» Work request: Wherever a line in the data below holds "right", copy that line.

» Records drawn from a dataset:
....

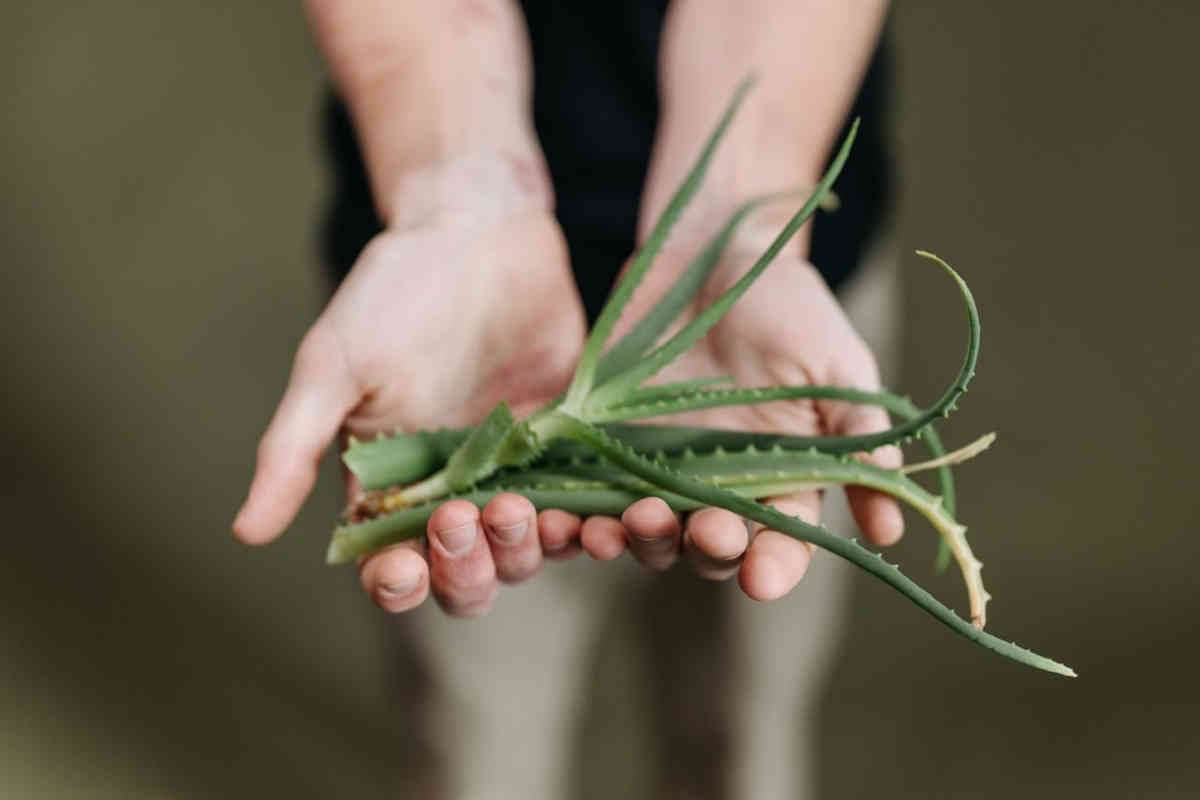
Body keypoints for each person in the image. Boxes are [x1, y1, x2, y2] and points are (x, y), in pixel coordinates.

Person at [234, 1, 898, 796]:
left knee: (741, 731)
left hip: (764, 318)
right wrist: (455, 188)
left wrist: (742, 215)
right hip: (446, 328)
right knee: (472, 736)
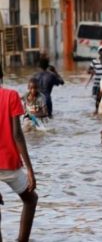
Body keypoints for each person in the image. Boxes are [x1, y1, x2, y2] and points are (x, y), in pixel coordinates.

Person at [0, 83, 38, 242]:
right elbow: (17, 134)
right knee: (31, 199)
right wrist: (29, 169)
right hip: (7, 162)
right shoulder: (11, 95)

....

» Exercise answer:
right wrist: (455, 188)
right hip: (446, 328)
right knee: (472, 736)
right elbow: (17, 134)
right knee: (31, 199)
right wrist: (29, 169)
right hip: (7, 162)
right shoulder: (11, 95)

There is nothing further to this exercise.